Let’s get brutally honest here… This is not about whether or not third party candidates are competent enough to run for president. As this campaign season proves, any idiot with enough political clout, a team of spin doctors, and a ton of soft money can be considered a candidate for the presidency. This is about maintaining a power structure that have profited the two dominant political parties. This is about maintaining a monopoly that would be blatantly illegal outside of politics.

The end result can be seen by what the voting populace does. They are so turned off by the blandness and the in-fighting and the mudslinging that they refuse to go to the polls. They’ve become a nation of voting slackers; of people for whom the political establishment not only expects to not show up at the polls, but base their very existence on that non-vote.

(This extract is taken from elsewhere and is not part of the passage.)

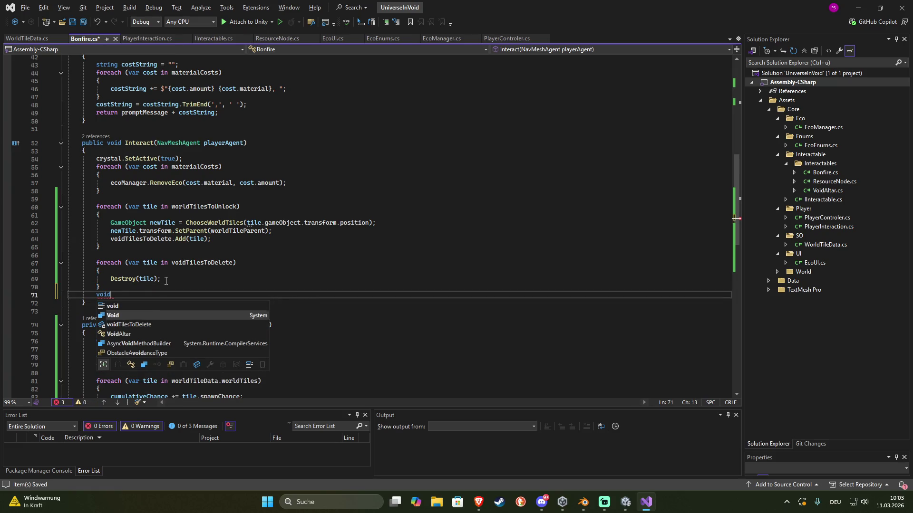
{"action": "key", "text": "Tab"}
{"action": "key", "text": "Tab"}
{"action": "key", "text": "ctrl+s"}
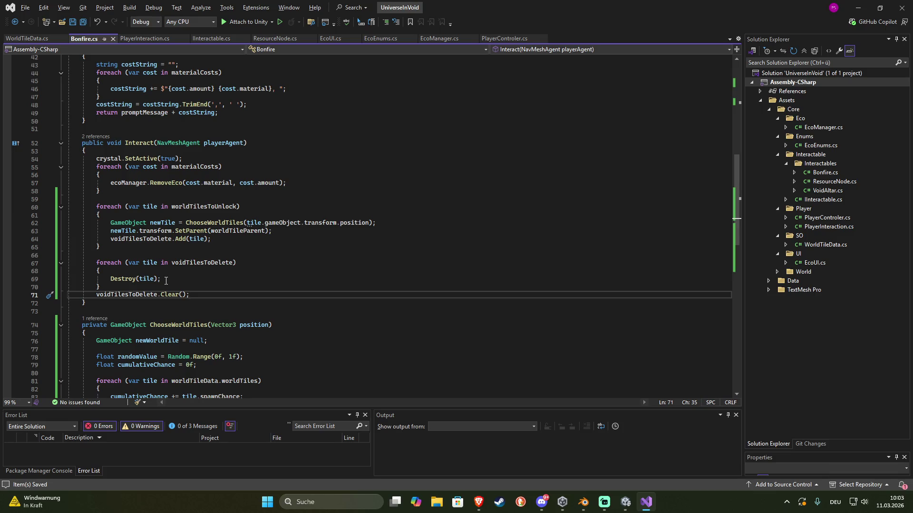
{"action": "scroll", "coordinate": [198, 203], "scroll_direction": "up", "scroll_amount": 8}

Is there a solution? You bet. But it’s not going to be easy. It requires changing the voting sentiments of people in general. It means stop voting for whom you think has a better chance of winning and voting for whom you think would best do the job, win or lose. Only when that happens do you stop the dumbing-down of our political candidates. Only then will the candidates and their party bosses stop taking your vote - and especially your non-vote - for granted. Only then will the party bosses to look for real leaders, people who can face the real issues in America, instead of looking for suave spokesmen for their agendas. Only then will you have candidates that are worth a damn in this world.

Forget trying to wait for Congress to pass some kind of lame-ass campaign reform law. The only law they’ll pass will be one that will continue their two-party monopoly and keep the party bosses in power. REAL reform won’t come from the politicians. It will come when the voters stop acting like Pavlovian dogs and start responding to the one voice that truly guides them - their own.